What you should do
Starting at the line that contains "Shigihara - @supershigi" and stopping after the line that contains "EMMA FRANK, in a dark place", format the text lines below as a Markdown table with a column n for the line number and a column Line for the text, skipping blank lines. Leave the pictures out of the table.

Supplied records

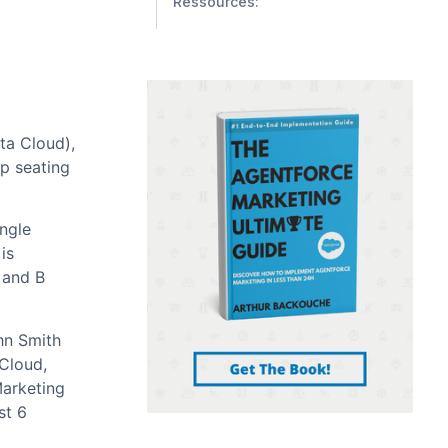
Ressources:
ata Cloud),
pp seating
ingle
is
 and B
hn Smith
 Cloud,
Marketing
st 6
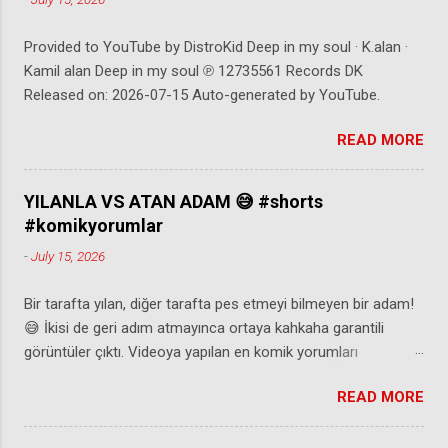
Shigihara - @supershigi Andrew Applepie -
https://ift.tt/eoTlc4Y Blue Wednesday -
Provided to YouTube by DistroKid Deep in my soul · K.alan ·
https://ift.tt/Zwu78Wb Danijel Zambo -
Kamil alan Deep in my soul ℗ 12735561 Records DK
https://ift.tt/7Ca48s3 PLATINUM TICKET
Released on: 2026-07-15 Auto-generated by YouTube.
INSTANT WIN GAME NO PURCHASE
NECESSARY. Promotion starts on 06/1/2024
READ MORE
& ends on 05/31/25, subject to monthly
entry deadlines. Open to legal residents of
the 50 U.S. & D.C., 18+. 1 prize per month:
YILANLA VS ATAN ADAM 😅 #shorts
eac...
#komikyorumlar
-
July 15, 2026
Bir tarafta yılan, diğer tarafta pes etmeyi bilmeyen bir adam!
😅 İkisi de geri adım atmayınca ortaya kahkaha garantili
görüntüler çıktı. Videoya yapılan en komik yorumları
seslendirdik. 😂 Beğenmeyi, yorum yapmayı ve abone olmayı
READ MORE
unutmayın! ⚠️Eğer video size ait ve paylaşılmasından
rahatsız olduysanız @komediyorumadresi instagram
hesabından mesaj atabilir ya da mail aşağıda belirtilen iletişim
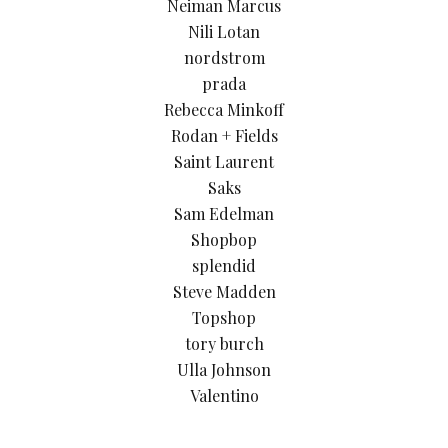
Neiman Marcus
Nili Lotan
nordstrom
prada
Rebecca Minkoff
Rodan + Fields
Saint Laurent
Saks
Sam Edelman
Shopbop
splendid
Steve Madden
Topshop
tory burch
Ulla Johnson
Valentino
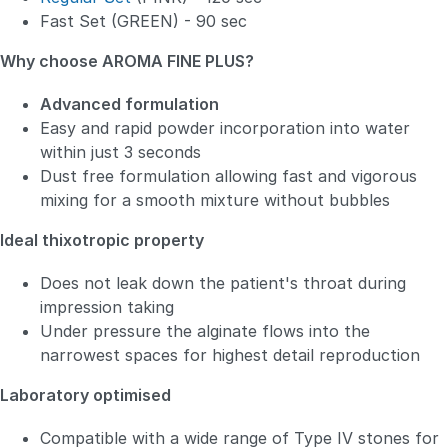
Fast Set (GREEN) - 90 sec
Why choose AROMA FINE PLUS?
Advanced formulation
Easy and rapid powder incorporation into water
within just 3 seconds
Dust free formulation allowing fast and vigorous
mixing for a smooth mixture without bubbles
Ideal thixotropic property
Does not leak down the patient's throat during
impression taking
Under pressure the alginate flows into the
narrowest spaces for highest detail reproduction
Laboratory optimised
Compatible with a wide range of Type IV stones for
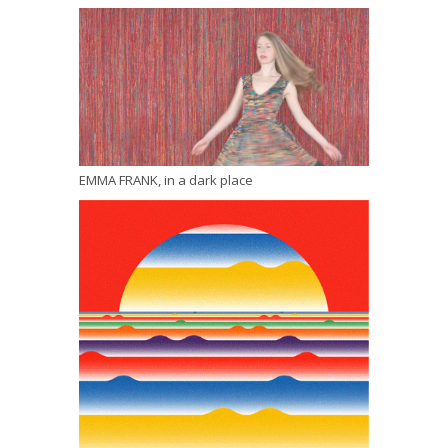
EMMA FRANK, in a dark place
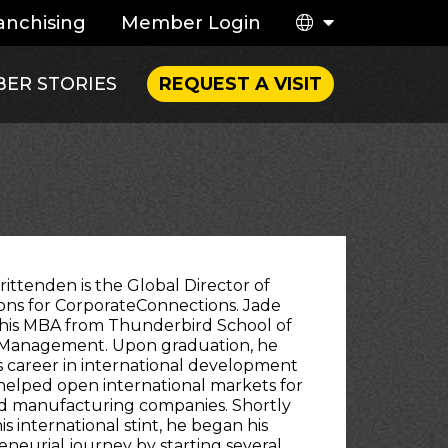
anchising
Member Login
ER STORIES
REQUEST A VISIT
rittenden is the Global Director of
ons for CorporateConnections. Jade
 his MBA from Thunderbird School of
 Management. Upon graduation, he
s career in international development
elped open international markets for
ed manufacturing companies. Shortly
his international stint, he began his
neurial journey by starting several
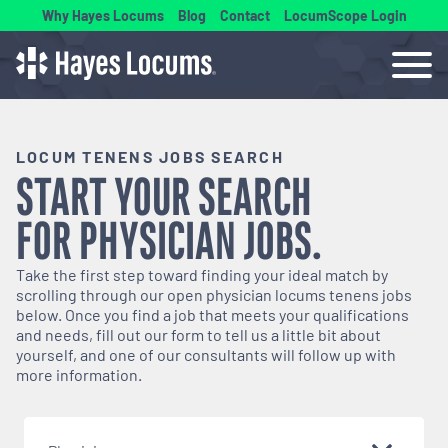
Why Hayes Locums
Blog
Contact
LocumScope Login
LOCUM TENENS JOBS SEARCH
START YOUR SEARCH
FOR
PHYSICIAN
JOBS.
Take the first step toward finding your ideal match by
scrolling through our open
physician
locums tenens jobs
below. Once you find a job that meets your qualifications
and needs, fill out our form to tell us a little bit about
yourself, and one of our consultants will follow up with
more information.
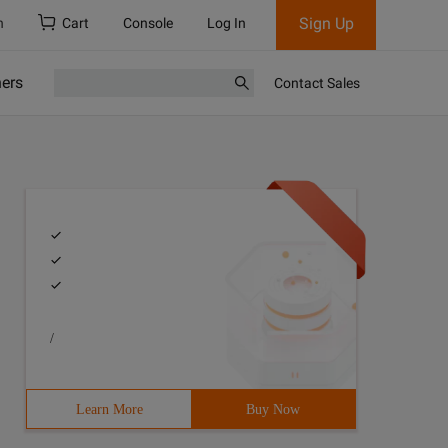
Sign Up
h
Cart
Console
Log In
ners
Contact Sales
/
Learn More
Buy Now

Task output
| n | Line |
|---|---|
| 1 | Shigihara - @supershigi Andrew Applepie - |
| 2 | https://ift.tt/eoTlc4Y Blue Wednesday - |
| 3 | Provided to YouTube by DistroKid Deep in my soul · K.alan · |
| 4 | https://ift.tt/Zwu78Wb Danijel Zambo - |
| 5 | Kamil alan Deep in my soul ℗ 12735561 Records DK |
| 6 | https://ift.tt/7Ca48s3 PLATINUM TICKET |
| 7 | Released on: 2026-07-15 Auto-generated by YouTube. |
| 8 | INSTANT WIN GAME NO PURCHASE |
| 9 | NECESSARY. Promotion starts on 06/1/2024 |
| 10 | READ MORE |
| 11 | & ends on 05/31/25, subject to monthly |
| 12 | entry deadlines. Open to legal residents of |
| 13 | the 50 U.S. & D.C., 18+. 1 prize per month: |
| 14 | YILANLA VS ATAN ADAM 😅 #shorts |
| 15 | eac... |
| 16 | #komikyorumlar |
| 17 | - |
| 18 | July 15, 2026 |
| 19 | Bir tarafta yılan, diğer tarafta pes etmeyi bilmeyen bir adam! |
| 20 | 😅 İkisi de geri adım atmayınca ortaya kahkaha garantili |
| 21 | görüntüler çıktı. Videoya yapılan en komik yorumları |
| 22 | seslendirdik. 😂 Beğenmeyi, yorum yapmayı ve abone olmayı |
| 23 | READ MORE |
| 24 | unutmayın! ⚠️Eğer video size ait ve paylaşılmasından |
| 25 | rahatsız olduysanız @komediyorumadresi instagram |
| 26 | hesabından mesaj atabilir ya da mail aşağıda belirtilen iletişim |
| 27 | Neiman Marcus |
| 28 | Nili Lotan |
| 29 | nordstrom |
| 30 | prada |
| 31 | Rebecca Minkoff |
| 32 | Rodan + Fields |
| 33 | Saint Laurent |
| 34 | Saks |
| 35 | Sam Edelman |
| 36 | Shopbop |
| 37 | splendid |
| 38 | Steve Madden |
| 39 | Topshop |
| 40 | tory burch |
| 41 | Ulla Johnson |
| 42 | Valentino |
| 43 | Fast Set (GREEN) - 90 sec |
| 44 | Why choose AROMA FINE PLUS? |
| 45 | Advanced formulation |
| 46 | Easy and rapid powder incorporation into water |
| 47 | within just 3 seconds |
| 48 | Dust free formulation allowing fast and vigorous |
| 49 | mixing for a smooth mixture without bubbles |
| 50 | Ideal thixotropic property |
| 51 | Does not leak down the patient's throat during |
| 52 | impression taking |
| 53 | Under pressure the alginate flows into the |
| 54 | narrowest spaces for highest detail reproduction |
| 55 | Laboratory optimised |
| 56 | Compatible with a wide range of Type IV stones for |
| 57 | EMMA FRANK, in a dark place |